Some Wall Street pundits argue that a boom in SPACs is normally seen close to a market top. Indeed, they see it as the ultimate sign that investors have more money than they know what to do with. Market bubbles often burst not just because new buyers keep pushing up stock prices but because investment bankers dramatically boost supply of new paper through IPOs and secondary issuance to soak in anticipated demand, which drowns investors.

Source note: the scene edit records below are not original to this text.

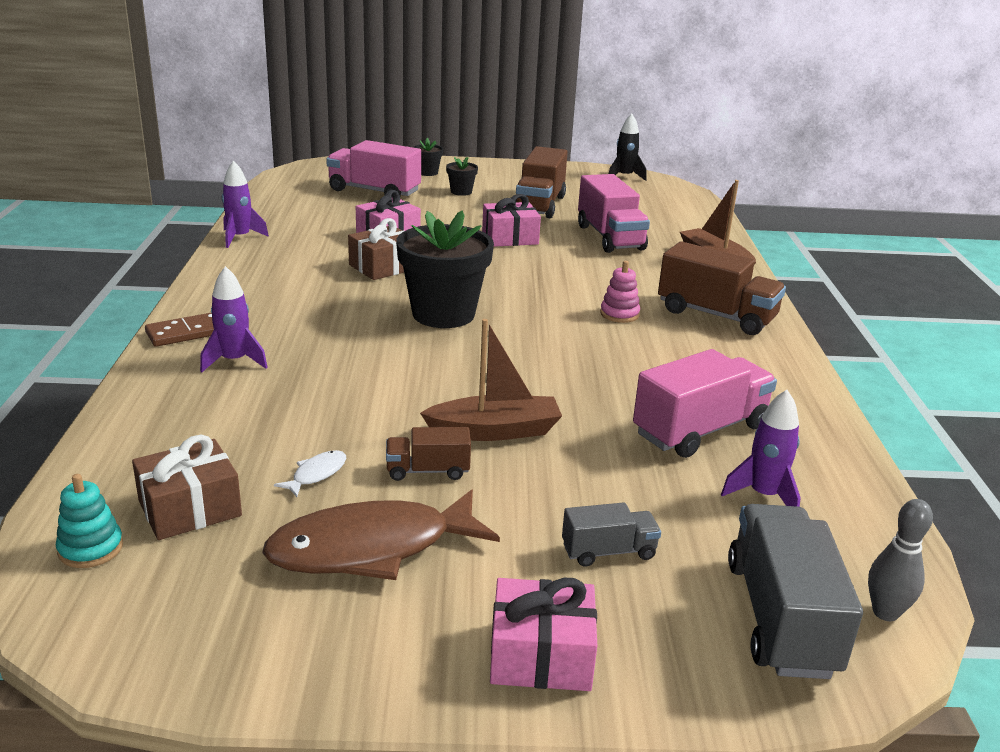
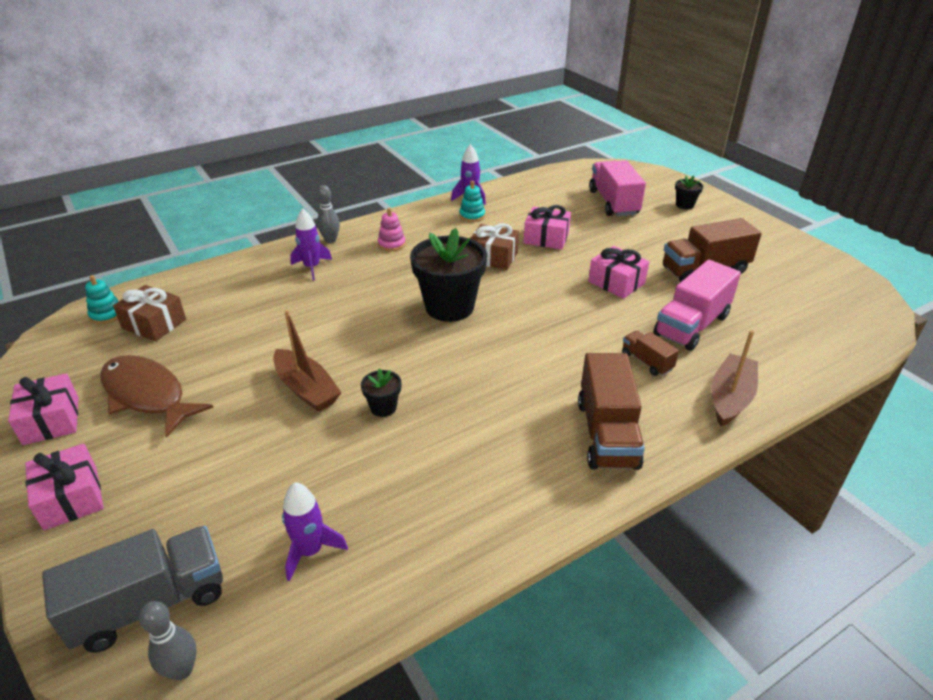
camera: 60 degrees right, 10 degrees up
brown domino [145,313,214,347] -> grey bowling pin [317,185,340,243]
white fish [274,450,347,497] -> none
brown truck [386,427,471,481] -> brown truck moved to [622,331,679,376]
black flower pot [446,157,478,196] -> black flower pot moved to [361,368,401,417]
grey truck [562,502,661,567] -> none
pink stacking toy [600,261,640,323] -> pink stacking toy moved to [378,208,406,251]
black rocket [609,114,647,181] -> none
pink truck [633,349,777,458] -> none
none -> pink gift [8,373,79,445]
none -> turquoise stacking toy [459,181,485,222]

What’s next? A new exchange-traded fund (ETF) that will let investors participate in the current SPAC craze. The Defiance Next-Gen SPAC IPO ETF, which is expected to list soon, will be the first instrument tracking the popular blank-cheque offerings. The ETF will invest in SPACs when they are taking over a target company as well as actual blank SPACs looking for target firms. “Things will probably calm down a bit from where we are now, but I believe SPACs as an asset class will continue to grow,” says Marvin. SPACs, like direct listings, are unlikely to replace IPOs anytime soon. They will just be an alternative way for firms to list.

Assif Shameen is a technology and business writer based in North America.